Right at the start of the project, our Care Revolution regional group was invited to discuss how certain care activities could be organised fairly. In particular, the cleaning of communal areas, stairs, the cellar etc. was on the agenda. What standards of cleanliness and tidiness should be adopted, who would take responsibility for this, etc.? It was actually the responsibility of every resident of the building, at least from a certain age. Were cleaning schedules the solution? But it was noticed that there was a financial disparity between the residents, because some had a job that gave them a high income, while others - actually one person - only had a precarious income. Shouldn't the opportunity be taken to create a formal job for the precarious person that would provide them with a secure income? Or pay them a lower rent?

We proposed a different model: Hygiene standards had to be set jointly. And all adults should find the time to do the necessary care work. However, if someone considered their own employment so important that they were not prepared to reduce the time they spent on it in order to do their own share of care work, then they should not buy someone else's labour at a certain market price (the set wage) in order to delegate their own care work to them. Instead, he or she should buy the time saved by not doing their own care work from the "replacement person". And at the hourly rate that they themselves would earn by doing their much-valued paid work. In this way, unpaid care work would not become a commodity that could be sold at a fixed price, but someone would buy their time. And at the market price at which their own time was traded on the market. This would make it transparent that some people's time is worth more on the market than other people's time. But that unpaid care work is not a commodity, but a necessary activity like breathing or sleeping, for which everyone must take the necessary time. That is why the conditions must be created to make this possible.

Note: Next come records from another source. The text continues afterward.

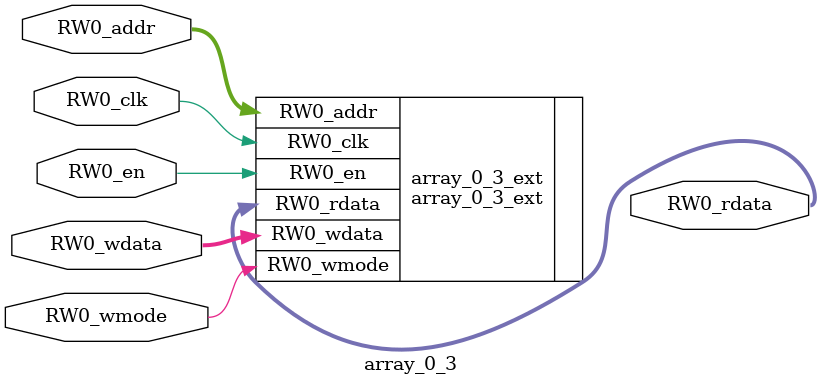
<source format=sv>
`ifndef RANDOMIZE
  `ifdef RANDOMIZE_MEM_INIT
    `define RANDOMIZE
  `endif // RANDOMIZE_MEM_INIT
`endif // not def RANDOMIZE
`ifndef RANDOMIZE
  `ifdef RANDOMIZE_REG_INIT
    `define RANDOMIZE
  `endif // RANDOMIZE_REG_INIT
`endif // not def RANDOMIZE

`ifndef RANDOM
  `define RANDOM $random
`endif // not def RANDOM

// Users can define INIT_RANDOM as general code that gets injected into the
// initializer block for modules with registers.
`ifndef INIT_RANDOM
  `define INIT_RANDOM
`endif // not def INIT_RANDOM

// If using random initialization, you can also define RANDOMIZE_DELAY to
// customize the delay used, otherwise 0.002 is used.
`ifndef RANDOMIZE_DELAY
  `define RANDOMIZE_DELAY 0.002
`endif // not def RANDOMIZE_DELAY

// Define INIT_RANDOM_PROLOG_ for use in our modules below.
`ifndef INIT_RANDOM_PROLOG_
  `ifdef RANDOMIZE
    `ifdef VERILATOR
      `define INIT_RANDOM_PROLOG_ `INIT_RANDOM
    `else  // VERILATOR
      `define INIT_RANDOM_PROLOG_ `INIT_RANDOM #`RANDOMIZE_DELAY begin end
    `endif // VERILATOR
  `else  // RANDOMIZE
    `define INIT_RANDOM_PROLOG_
  `endif // RANDOMIZE
`endif // not def INIT_RANDOM_PROLOG_

// Include register initializers in init blocks unless synthesis is set
`ifndef SYNTHESIS
  `ifndef ENABLE_INITIAL_REG_
    `define ENABLE_INITIAL_REG_
  `endif // not def ENABLE_INITIAL_REG_
`endif // not def SYNTHESIS

// Include rmemory initializers in init blocks unless synthesis is set
`ifndef SYNTHESIS
  `ifndef ENABLE_INITIAL_MEM_
    `define ENABLE_INITIAL_MEM_
  `endif // not def ENABLE_INITIAL_MEM_
`endif // not def SYNTHESIS

module array_0_3(
  input  [6:0]  RW0_addr,
  input         RW0_en,
  input         RW0_clk,
  input         RW0_wmode,
  input  [15:0] RW0_wdata,
  output [15:0] RW0_rdata
);

  array_0_3_ext array_0_3_ext (
    .RW0_addr  (RW0_addr),
    .RW0_en    (RW0_en),
    .RW0_clk   (RW0_clk),
    .RW0_wmode (RW0_wmode),
    .RW0_wdata (RW0_wdata),
    .RW0_rdata (RW0_rdata)
  );
endmodule


</source>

We are living in a time of upheaval. Climate crisis: energy crisis, digital revolution, demographic change, growing social inequality, wars, etc... we need to think together about how we want to live so that everyone has a good life. So that everyone's basic needs are met. For example, when it comes to housing. Housing in our city. As active members of the Care Revolution network, this is one of our fields of action. With the aim of shaping a care-centred society.

[1] Rentier capitalism: an economy that is centred on the exploitation of investments from extensive financial assets. Similar: financial market capitalism (ed.)

[2] Gap in wage income or pensions between men and women (ed.)